▶ [Your objective] Lines from the first one down to the one containing "A package represents" in the data below are the only ones needed; please return them exactly, both ends included.

▶ [Stored items]
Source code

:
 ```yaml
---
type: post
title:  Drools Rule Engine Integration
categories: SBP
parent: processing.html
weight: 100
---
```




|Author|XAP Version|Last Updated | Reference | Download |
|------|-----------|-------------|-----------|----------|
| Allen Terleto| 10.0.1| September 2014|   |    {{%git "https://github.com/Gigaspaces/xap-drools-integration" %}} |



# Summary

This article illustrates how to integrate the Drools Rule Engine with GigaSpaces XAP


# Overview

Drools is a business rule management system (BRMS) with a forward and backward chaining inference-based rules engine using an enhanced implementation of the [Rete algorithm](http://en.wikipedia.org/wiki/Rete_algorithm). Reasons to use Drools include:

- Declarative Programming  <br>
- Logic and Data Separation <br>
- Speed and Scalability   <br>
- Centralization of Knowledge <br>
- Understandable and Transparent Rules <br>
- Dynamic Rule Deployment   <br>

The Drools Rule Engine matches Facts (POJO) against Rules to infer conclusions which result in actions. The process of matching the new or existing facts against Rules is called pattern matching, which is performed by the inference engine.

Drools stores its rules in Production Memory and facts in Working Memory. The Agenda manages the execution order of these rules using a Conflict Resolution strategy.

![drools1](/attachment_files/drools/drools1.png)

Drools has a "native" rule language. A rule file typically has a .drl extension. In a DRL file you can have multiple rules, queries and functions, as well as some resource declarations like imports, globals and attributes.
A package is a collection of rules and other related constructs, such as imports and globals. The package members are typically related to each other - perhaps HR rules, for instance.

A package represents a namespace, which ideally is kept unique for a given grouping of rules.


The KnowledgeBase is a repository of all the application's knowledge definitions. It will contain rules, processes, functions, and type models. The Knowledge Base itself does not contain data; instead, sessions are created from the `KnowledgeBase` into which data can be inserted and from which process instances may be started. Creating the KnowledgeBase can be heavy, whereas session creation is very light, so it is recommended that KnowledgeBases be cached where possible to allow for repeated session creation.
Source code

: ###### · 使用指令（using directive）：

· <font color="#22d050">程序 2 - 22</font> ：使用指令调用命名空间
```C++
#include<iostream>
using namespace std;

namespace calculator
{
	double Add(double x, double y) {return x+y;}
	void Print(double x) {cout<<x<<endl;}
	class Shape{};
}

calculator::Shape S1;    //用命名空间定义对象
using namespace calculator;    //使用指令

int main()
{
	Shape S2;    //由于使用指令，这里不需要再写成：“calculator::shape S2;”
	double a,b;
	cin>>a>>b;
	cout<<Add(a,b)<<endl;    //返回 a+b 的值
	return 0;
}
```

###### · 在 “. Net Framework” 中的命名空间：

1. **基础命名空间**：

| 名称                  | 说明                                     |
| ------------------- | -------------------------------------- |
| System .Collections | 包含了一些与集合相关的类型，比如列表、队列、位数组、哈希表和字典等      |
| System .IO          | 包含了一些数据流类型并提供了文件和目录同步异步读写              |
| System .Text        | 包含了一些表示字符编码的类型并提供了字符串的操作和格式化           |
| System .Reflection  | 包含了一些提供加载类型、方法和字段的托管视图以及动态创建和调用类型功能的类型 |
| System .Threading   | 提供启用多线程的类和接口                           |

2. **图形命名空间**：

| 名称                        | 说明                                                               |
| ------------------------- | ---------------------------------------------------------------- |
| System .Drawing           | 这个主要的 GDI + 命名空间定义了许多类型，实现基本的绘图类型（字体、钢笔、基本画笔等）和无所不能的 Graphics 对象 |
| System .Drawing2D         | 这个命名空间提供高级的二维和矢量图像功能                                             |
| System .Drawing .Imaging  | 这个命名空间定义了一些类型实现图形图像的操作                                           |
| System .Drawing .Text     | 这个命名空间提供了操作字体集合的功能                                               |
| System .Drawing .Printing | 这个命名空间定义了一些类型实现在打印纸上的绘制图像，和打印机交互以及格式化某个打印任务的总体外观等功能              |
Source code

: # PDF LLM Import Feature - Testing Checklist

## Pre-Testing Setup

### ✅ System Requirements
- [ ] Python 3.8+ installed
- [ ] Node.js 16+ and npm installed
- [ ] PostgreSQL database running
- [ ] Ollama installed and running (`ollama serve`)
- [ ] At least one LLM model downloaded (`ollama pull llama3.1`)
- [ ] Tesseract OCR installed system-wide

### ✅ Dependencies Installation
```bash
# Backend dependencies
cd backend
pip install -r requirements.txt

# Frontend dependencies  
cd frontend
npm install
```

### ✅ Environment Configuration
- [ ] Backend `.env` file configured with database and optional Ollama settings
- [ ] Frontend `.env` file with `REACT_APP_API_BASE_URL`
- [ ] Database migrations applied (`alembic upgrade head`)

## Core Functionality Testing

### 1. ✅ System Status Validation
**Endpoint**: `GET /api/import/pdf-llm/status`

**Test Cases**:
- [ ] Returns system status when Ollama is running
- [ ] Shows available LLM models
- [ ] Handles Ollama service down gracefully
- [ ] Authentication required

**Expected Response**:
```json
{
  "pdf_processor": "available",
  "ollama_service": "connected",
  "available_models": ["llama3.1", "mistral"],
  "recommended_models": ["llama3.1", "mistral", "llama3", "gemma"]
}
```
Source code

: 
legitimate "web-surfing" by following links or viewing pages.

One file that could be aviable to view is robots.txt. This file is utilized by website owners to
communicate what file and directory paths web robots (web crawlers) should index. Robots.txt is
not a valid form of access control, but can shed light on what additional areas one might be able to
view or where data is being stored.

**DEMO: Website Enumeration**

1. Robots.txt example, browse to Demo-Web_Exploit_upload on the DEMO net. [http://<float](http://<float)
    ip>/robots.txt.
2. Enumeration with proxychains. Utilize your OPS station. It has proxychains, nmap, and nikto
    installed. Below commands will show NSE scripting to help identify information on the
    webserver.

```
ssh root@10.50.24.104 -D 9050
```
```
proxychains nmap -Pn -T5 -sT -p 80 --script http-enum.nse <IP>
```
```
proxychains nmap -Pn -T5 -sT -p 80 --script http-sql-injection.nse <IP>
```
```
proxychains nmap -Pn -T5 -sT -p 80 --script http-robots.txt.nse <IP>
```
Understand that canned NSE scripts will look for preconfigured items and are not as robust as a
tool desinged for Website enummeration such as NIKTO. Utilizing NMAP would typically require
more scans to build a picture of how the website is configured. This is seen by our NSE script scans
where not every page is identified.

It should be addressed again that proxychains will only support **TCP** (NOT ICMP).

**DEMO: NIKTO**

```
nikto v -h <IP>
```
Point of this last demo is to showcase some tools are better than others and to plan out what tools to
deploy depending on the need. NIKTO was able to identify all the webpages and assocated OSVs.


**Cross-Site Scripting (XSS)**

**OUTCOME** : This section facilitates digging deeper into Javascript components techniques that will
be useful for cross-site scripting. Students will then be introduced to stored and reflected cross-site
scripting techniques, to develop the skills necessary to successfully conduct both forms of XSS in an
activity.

▶ [Answer box]
Source code

:
 ```yaml
---
type: post
title:  Drools Rule Engine Integration
categories: SBP
parent: processing.html
weight: 100
---
```




|Author|XAP Version|Last Updated | Reference | Download |
|------|-----------|-------------|-----------|----------|
| Allen Terleto| 10.0.1| September 2014|   |    {{%git "https://github.com/Gigaspaces/xap-drools-integration" %}} |



# Summary

This article illustrates how to integrate the Drools Rule Engine with GigaSpaces XAP


# Overview

Drools is a business rule management system (BRMS) with a forward and backward chaining inference-based rules engine using an enhanced implementation of the [Rete algorithm](http://en.wikipedia.org/wiki/Rete_algorithm). Reasons to use Drools include:

- Declarative Programming  <br>
- Logic and Data Separation <br>
- Speed and Scalability   <br>
- Centralization of Knowledge <br>
- Understandable and Transparent Rules <br>
- Dynamic Rule Deployment   <br>

The Drools Rule Engine matches Facts (POJO) against Rules to infer conclusions which result in actions. The process of matching the new or existing facts against Rules is called pattern matching, which is performed by the inference engine.

Drools stores its rules in Production Memory and facts in Working Memory. The Agenda manages the execution order of these rules using a Conflict Resolution strategy.

![drools1](/attachment_files/drools/drools1.png)

Drools has a "native" rule language. A rule file typically has a .drl extension. In a DRL file you can have multiple rules, queries and functions, as well as some resource declarations like imports, globals and attributes.
A package is a collection of rules and other related constructs, such as imports and globals. The package members are typically related to each other - perhaps HR rules, for instance.

A package represents a namespace, which ideally is kept unique for a given grouping of rules.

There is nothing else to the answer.